- **Task 1**
In the passage on the 1958 Miles album, where did the September 9, 1958 recording session take place?
- **Task 2**
Check each statement against the passage on the 1958 Miles album and mark it yes or no, quoting the words that decide it. (a) The album was released in 1974 on CBS/Sony. (b) "Love for Sale" appeared on side two of Jazz Track. (c) The album was reissued on compact disc in 1991.
- **Task 3**
Carry on the passage on the 1958 Miles album, picking up after its final sentence.

- **Exercise passage**
☆ ☆ ☆
1958 Miles is a compilation album by American jazz musician Miles Davis, released in 1974 on CBS/Sony. Recording sessions for tracks that appear on the album took place on May 26, 1958, at Columbia's 30th Street Studio and September 9, 1958, at the Plaza Hotel in New York City. 1958 Miles consists of three songs featured on side two of the LP album Jazz Track, which was released in November 1959, one song from the same session not appearing in the album ("Love for Sale"), and three recordings from Davis' live performance at the Plaza Hotel with his ensemble sextet. The recording date at 30th Street Studio served as the first documented session to feature pianist Bill Evans performing in Davis' group.

The sessions for tracks on the album in mid-1958, along with the Milestones sessions from earlier that year, were seen by many music writers as elemental in Miles Davis' transition from bebop to the modal style of jazz and were viewed as precursors to his best-known work, Kind of Blue. Following audio engineering and digital restoration by engineer Larry Keyes at Sony Music New York Studio, the album was reissued on compact disc in 1991 as part of Columbia's Jazz Masterpieces Series. For later reissues, the album was retitled as '58 Sessions Featuring Stella by Starlight or 58 Miles Featuring Stella by Starlight. The complete 1958 sessions for Columbia were issued on the box set The Complete Columbia Recordings of Miles Davis with John Coltrane, and Jazz at the Plaza was reissued in 2001. The first four tracks were also released on a bonus disc of the 50 Anniversary Collector's Edition of Kind of Blue.
☆ ☆ ☆
- **Dataset content**
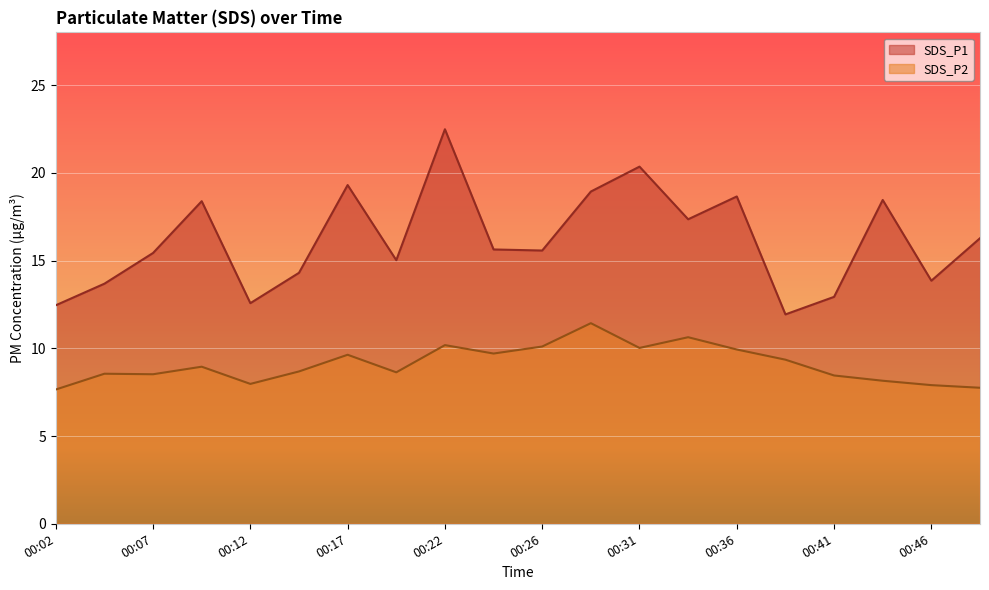

How many values in the SDS_P2 series are below 8?

4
☆ ☆ ☆
- **Response box 1**
At the Plaza Hotel in New York City.

- **Response box 2**
(a) Yes: "released in 1974 on CBS/Sony"
(b) No: "one song from the same session not appearing in the album ("Love for Sale")"
(c) Yes: "the album was reissued on compact disc in 1991 as part of Columbia's Jazz Masterpieces Series"

- **Response box 3**
Background

In 1958, Miles Davis was one of many jazz musicians growing dissatisfied with bebop, seeing its increasingly complex chord changes as hindering musical creativity. Five years earlier, jazz pianist, composer and theorist George Russell published his Lydian Chromatic Concept of Tonal Organization (1953), which offered an alternative to the practice of musical improvisation based on chords. Abandoning the traditional major and minor key relationships of classical music, Russell developed a new formulation using musical scales, or a series of scales, for improvisations. Russell's approach to improvisation came to be known as modal in jazz. Davis viewed Russell's methods of composition as a means of getting away from the dense chord-laden compositions of his time, which Davis had labeled as "thick".

In contrast to the conventional method of composing during the time, modal compositions were to be written as a series of sketches in which each performer is given a set of scales that defines the parameters of their improvisation. Modal composition, with its reliance on musical scales and modes, represented, as Davis called it, "a return to melody". According to Davis, "Classical composers—some of them—have been writing this way for years, but jazz musicians seldom have". In early 1958, Davis began using this approach with his sextet, a jazz ensemble made up of alto sax player Julian "Cannonball" Adderley, tenor saxophonist John Coltrane, pianist Red Garland, bassist Paul Chambers, and drummer Philly Joe Jones. Influenced by Russell's ideas, Davis implemented his first modal composition with the title track of Milestones (1958), which was based on two modes, recorded in April of that year. Instead of soloing in the straight, conventional, melodic way, Davis's new style of improvisation featured rapid mode and scale changes played against sparse chord changes. Davis' acclaimed collaboration with Gil Evans on Porgy and Bess gave him an opportunity to experiment with Russell's concept, as Evans' third stream compositions for Davis contained only a musical scale and no chords, the basis for modality.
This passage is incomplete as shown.